WS-SM: Web Services - Secured Messaging Framework with Pluggable APIs

Dynamic composition of web services is important in B2B applications where user requirements and business policies change and new services get added to the service registry frequently. In a dynamic composition environment, ensuring the security of messages communicated among the web services becomes challenging since, several attacks are possible on SOAP messages in the public network due to their standardized interfaces. Most of the existing works on web services security provide solutions to ensure basic security features such as confidentiality, integrity, authentication, authorization, and non-repudiation. Few existing works that provide solutions such as schema validation and schema hardening for attacks on web services do not provide attack-specific solutions. The web services security standard and all the existing works have addressed only the security of messages between a client and a single web service but not the security for messages between two services which is quite challenging.
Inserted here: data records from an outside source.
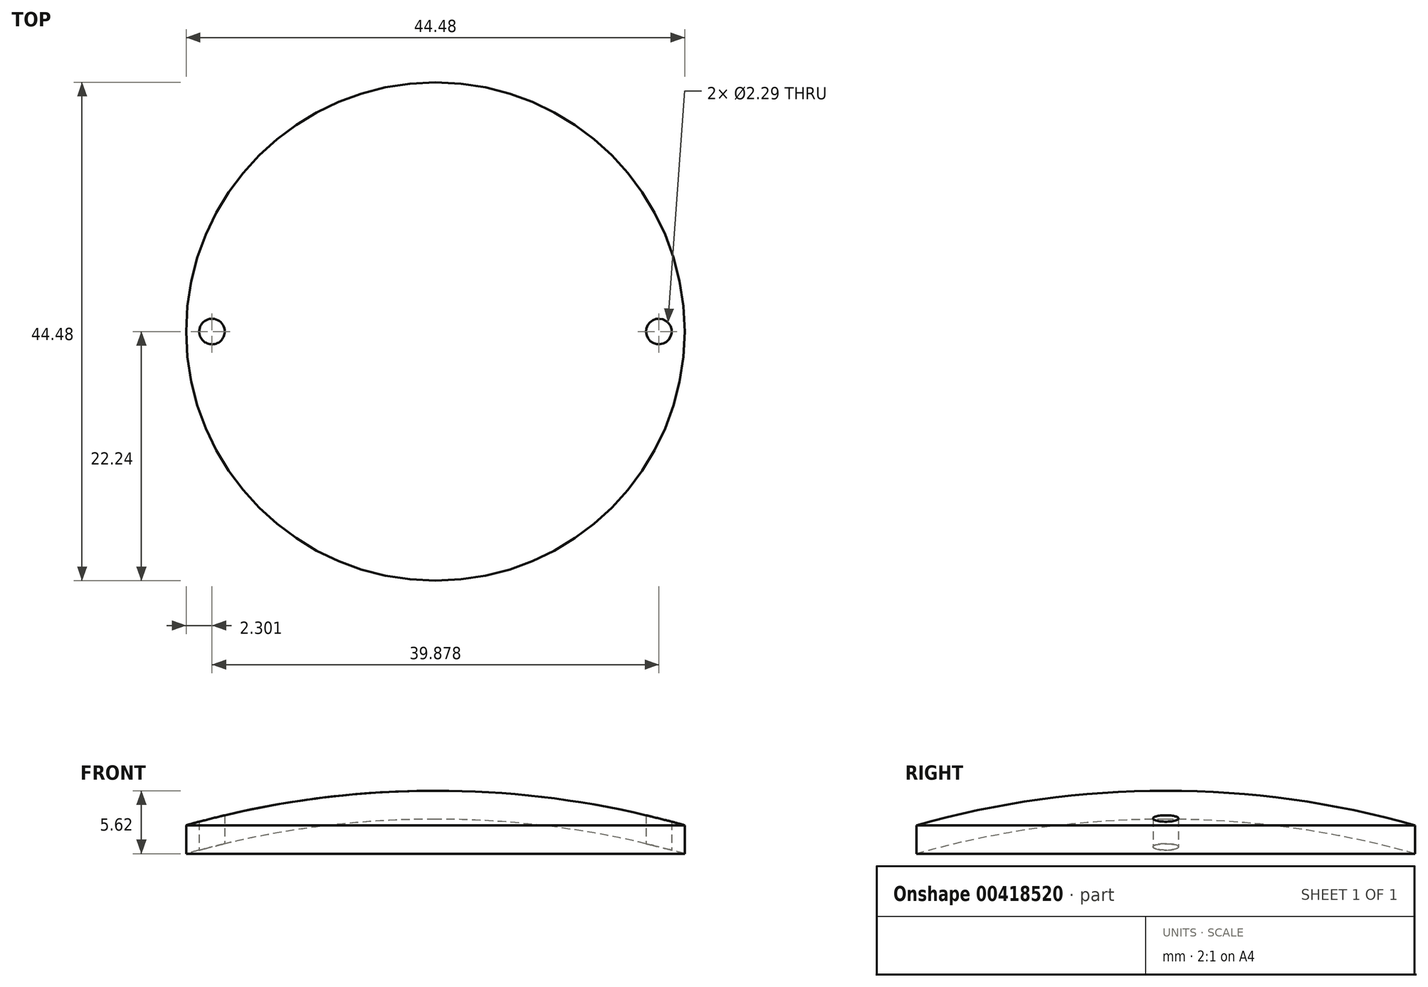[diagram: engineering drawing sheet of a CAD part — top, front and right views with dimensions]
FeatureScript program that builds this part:
annotation { "Feature Type Name" : "Feature", "Feature Type Description" : "" }
export const myFeature = defineFeature(function(context is Context, id is Id, definition is map)
    precondition{}
    {
        {
            var Q0;
            Q0=qCreatedBy(makeId("Top.planeOp"),FACE);
            var sketch = newSketch(context, id + "F0", { "sketchPlane" : qUnion([Q0])});
            skCircle(sketch, "E0", {"center": v(0, 0) * mm, "radius": 22.23 * mm});
            skCircle(sketch, "E1", {"center": v(0, 0) * mm, "radius": 22.99 * mm});
            skCircle(sketch, "E2", {"center": v(-19.94, 0) * mm, "radius": 1.14 * mm});
            skCircle(sketch, "E3", {"center": v(19.94, 0) * mm, "radius": 1.14 * mm});
            skSolve(sketch);
        }
        {
            var Q0;
            Q0=qCreatedBy(makeId("Front.planeOp"),FACE);
            var sketch = newSketch(context, id + "F1", { "sketchPlane" : qUnion([Q0])});
            skLineSegment(sketch, "E4", {"start": v(-37.44, 2.54) * mm, "end": v(37.44, 2.54) * mm, "construction": true});
            skLineSegment(sketch, "E5", {"start": v(-37.44, 5.08) * mm, "end": v(37.44, 5.08) * mm, "construction": true});
            skPoint(sketch, "E6.startSnap0", {"position": v(0, 5.08) * mm});
            skLineSegment(sketch, "E7", {"start": v(-9.06, -76.2) * mm, "end": v(8.35, -76.2) * mm, "construction": true});
            skLineSegment(sketch, "E8", {"start": v(-9.06, -78.74) * mm, "end": v(8.35, -78.74) * mm, "construction": true});
            skLineSegment(sketch, "E9", {"start": v(0, -67.75) * mm, "end": v(0, -86.32) * mm, "construction": true});
            skLineSegment(sketch, "E10", {"start": v(-22.24, 0) * mm, "end": v(-22.24, 2.54) * mm});
            skArc(sketch, "E11", {"start": v(-22.24, 0) * mm, "mid": v(-11.23, 2.3) * mm, "end": v(0, 3.08) * mm});
            skArc(sketch, "E12", {"start": v(-22.24, 2.54) * mm, "mid": v(-11.23, 4.85) * mm, "end": v(0, 5.62) * mm});
            skLineSegment(sketch, "E13", {"start": v(0, 3.08) * mm, "end": v(0, 5.62) * mm});
            skSolve(sketch);
        }
        {
            var Q0;
            Q0=makeQuery(id+"F1.imprint","IMPRINT",FACE,{"disambiguationData":[TD([[makeQuery(id+"F1.imprint","IMPRINT",EDGE,{"derivedFrom":sQuery(id+"F1.wireOp",EDGE,"E10")}),-1.0]])]});
            var Q1;
            Q1=sQuery(id+"F1.wireOp",EDGE,"E13");
            revolve(context, id + "F2", {"entities" : qUnion([Q0]), "axis" : qUnion([Q1]), "revolveType" : RevolveType.FULL});
        }
        {
            var Q0;
            Q0=makeQuery(id+"F0.imprint","IMPRINT",FACE,{"disambiguationData":[TD([[makeQuery(id+"F0.imprint","IMPRINT",EDGE,{"derivedFrom":sQuery(id+"F0.wireOp",EDGE,"E2")}),1.0]])]});
            var Q1;
            Q1=makeQuery(id+"F0.imprint","IMPRINT",FACE,{"disambiguationData":[TD([[makeQuery(id+"F0.imprint","IMPRINT",EDGE,{"derivedFrom":sQuery(id+"F0.wireOp",EDGE,"E3")}),1.0]])]});
            extrude(context, id + "F3", {"entities" : qUnion([Q0, Q1]), "operationType" : NewBodyOperationType.REMOVE, "endBound" : BoundingType.THROUGH_ALL, "depth" : 25.4 * mm, "offsetDistance" : 25.4 * mm});
        }
    });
Hence, a security framework for secured messaging among web services has been proposed to provide attack-specific solutions. Since new types of web service attacks are evolving over time, the proposed security solutions are implemented as APIs that are pluggable in any server where the web service is deployed. The proposed framework has been tested for compliance with WSI-BP to demonstrate its interoperability and subjected to vulnerability testing which proved its immunity to attacks. The stress testing results revealed that the throughput decreased only by 35% achieving a good trade-off between performance and security.